Question

Matlab:

% We are studying a population with juveniles J, youths Y and adults A;

L=[0 .8 2.2; .5 0 0; 0 .6 0] (I relabeled this population matrix with A because it worked better with the exercise I did last week)
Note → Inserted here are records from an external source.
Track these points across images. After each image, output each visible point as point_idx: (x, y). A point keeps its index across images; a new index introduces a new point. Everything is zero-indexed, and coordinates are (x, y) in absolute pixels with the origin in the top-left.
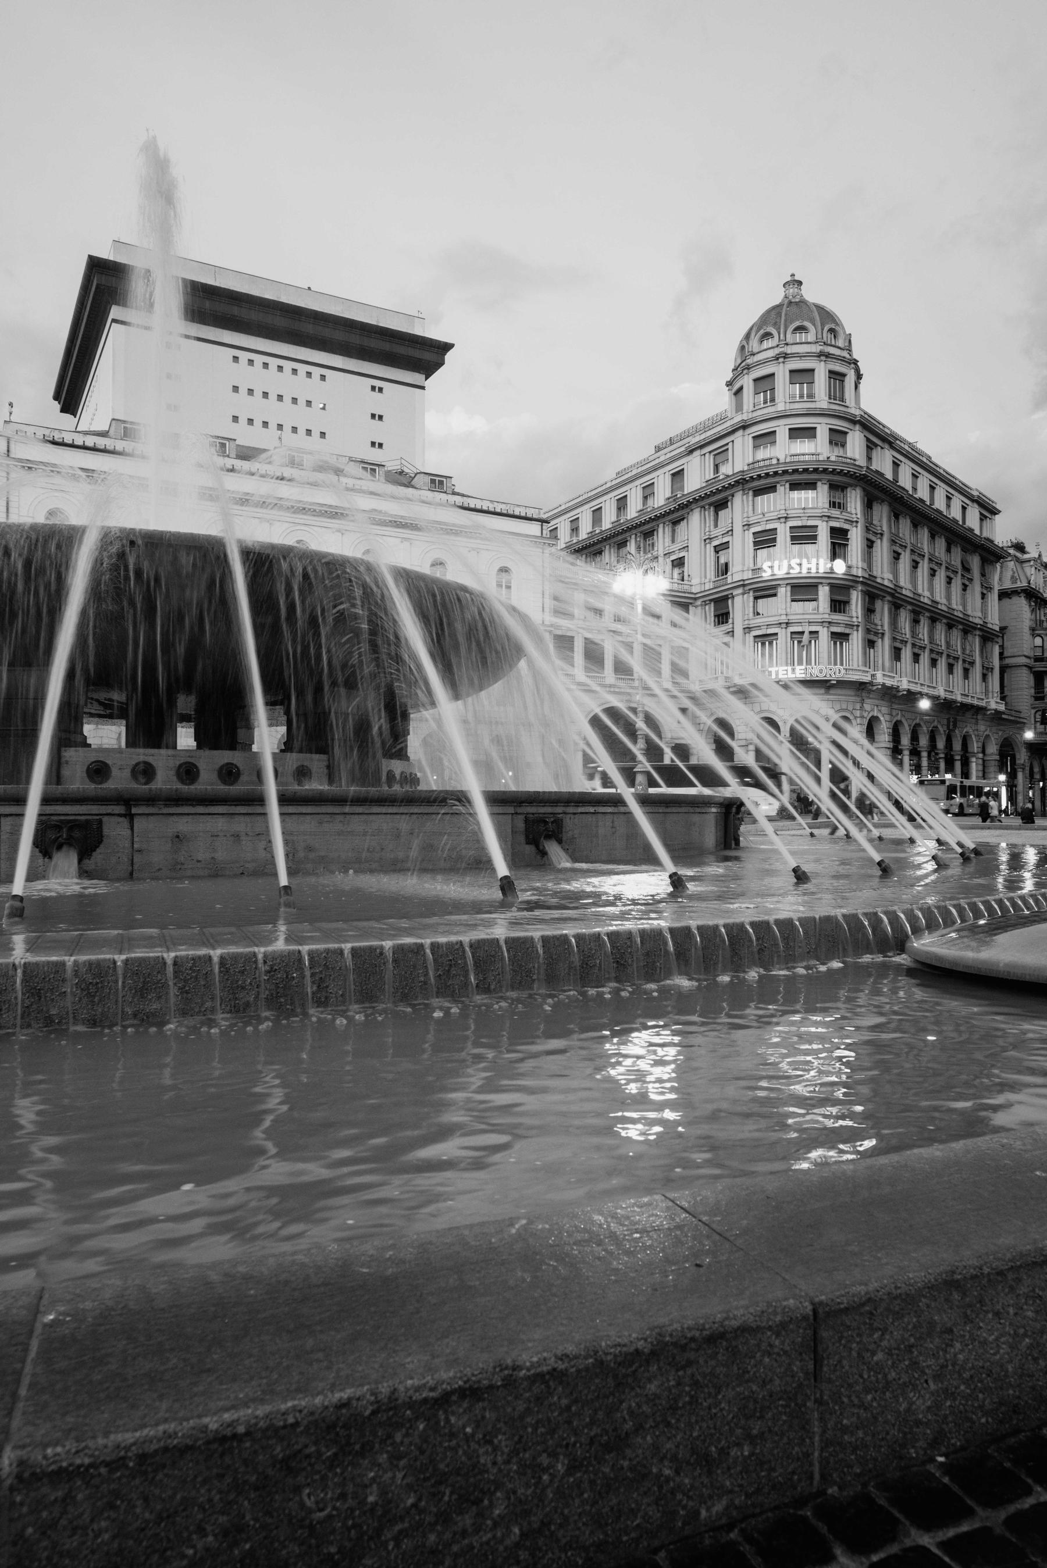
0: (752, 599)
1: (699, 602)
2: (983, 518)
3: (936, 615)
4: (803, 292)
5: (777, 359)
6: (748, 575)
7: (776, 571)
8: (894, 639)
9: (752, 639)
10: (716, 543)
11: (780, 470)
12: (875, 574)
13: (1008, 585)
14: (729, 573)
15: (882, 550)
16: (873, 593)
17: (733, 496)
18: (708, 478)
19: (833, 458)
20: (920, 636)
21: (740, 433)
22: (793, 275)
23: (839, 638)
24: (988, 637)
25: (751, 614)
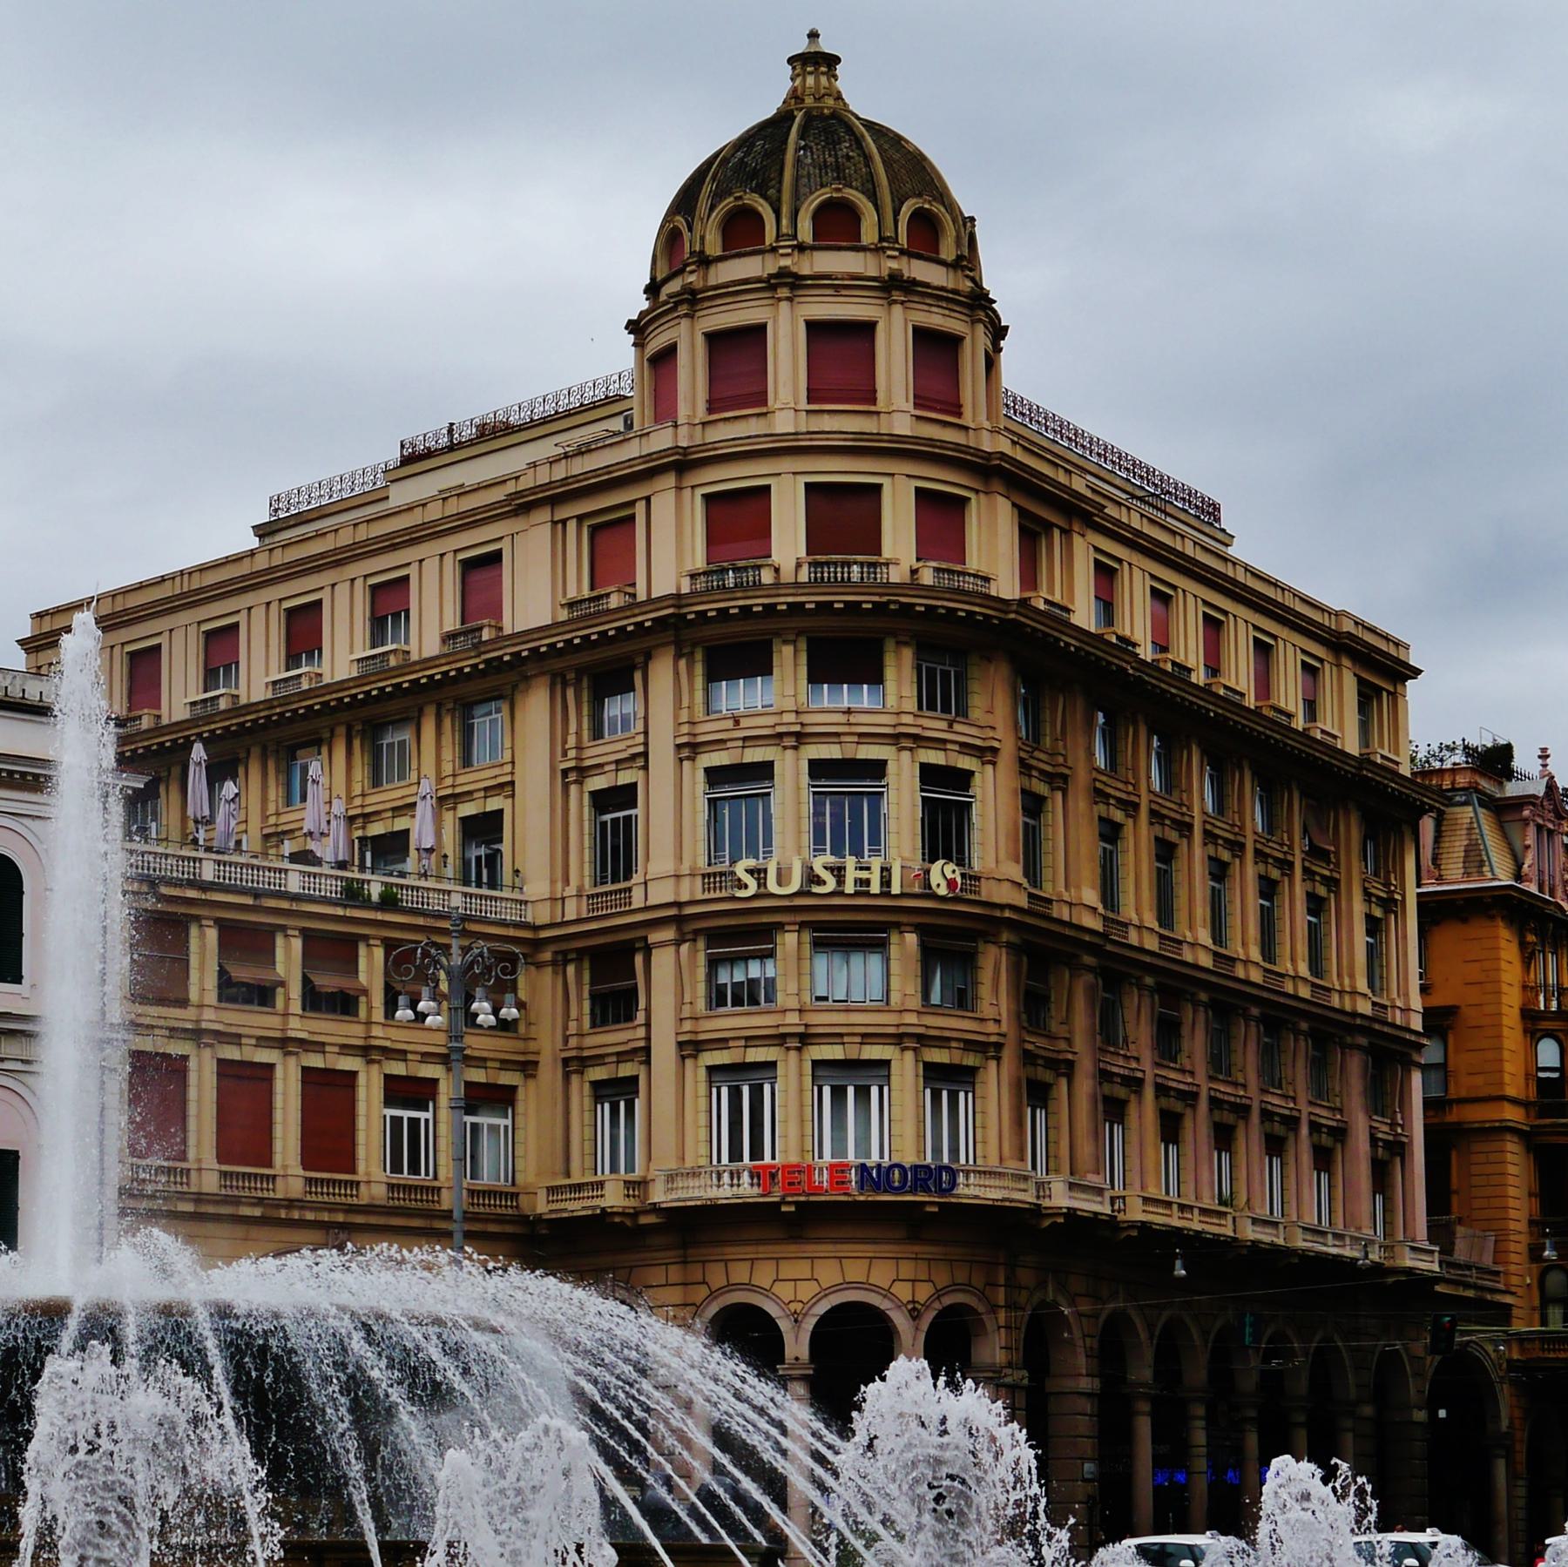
0: (701, 959)
1: (547, 956)
2: (1368, 697)
3: (1227, 1000)
4: (840, 85)
5: (773, 288)
6: (690, 890)
7: (772, 887)
8: (1104, 1076)
9: (702, 1073)
10: (598, 783)
11: (782, 602)
12: (1047, 891)
13: (1456, 879)
14: (637, 878)
15: (1071, 831)
16: (1046, 950)
17: (648, 657)
18: (572, 593)
19: (927, 577)
20: (1184, 1060)
21: (670, 480)
22: (813, 35)
23: (946, 1080)
24: (1387, 1053)
25: (701, 1004)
% part c) If J_0=25, Y_0=50 and A_0=25, draw plots on the same set of axes
% of the populations of each stage for the first 30 seasons

Under the same initial conditions, plot the natural logarithms % of the populations versus time (in the previous plot commands, % replace the population vector by log(population` vector). Read the answer % in the book to get an explanation of what is happening.

Answer 1

My code attempt

>> clear all;
timesteps=30;
x=[25; 50; 25]; xhistory=x;
A=log([0 .8 2.2; .5 0 0; 0 .6 0]);
for t=1:timesteps;
x=A*x;
xhistory=[xhistory x];
end
>> time=0:timesteps;
subplot(2,1,1)
>> plot(time,xhistory(1,:),'-'),
xlabel('time'), ylabel('populations'),
hold on
>> plot(time, xhistory(2,:))
subplot(2,1,2)
plot(xhistory(1,:), xhistory(2,:)),
xlabel('juveniles'), ylabel('adults'),
hold on
[V,D]=eig(A)
C= V\xhistory(:,1)
xpprox = C(2)*V(:,2)*D(2,2).^(time)


>> subplot(2,1,1)
>> plot(time, xpprox, 'r')
>> subplot(2,1,2)
>> plot(xpprox(1,:),xpprox(2,:),'r')

Answer 2

These two are the graphs without the change the population matrix into a logarithm and plot those. Corresponds to part c.

Answer 3

@Lyrae @dan815

Answer 4

>> clear all;
timesteps=30;
x=[25; 50; 25]; xhistory=x;
A=[0 .8 2.2; .5 0 0; 0 .6 0];
for t=1:timesteps;
x=A*x;
xhistory=[xhistory x];
end
time=0:timesteps;
subplot(2,1,1)
semilogx(time,xhistory(1,:),'-'),
xlabel('time'), ylabel('populations'),
hold on
semilogy(time, xhistory(2,:))
subplot(2,1,2)
plot(xhistory(1,:), xhistory(2,:)),
xlabel('juveniles'), ylabel('adults'),
hold on
>>

Answer 5

Hey, do you still need help with this?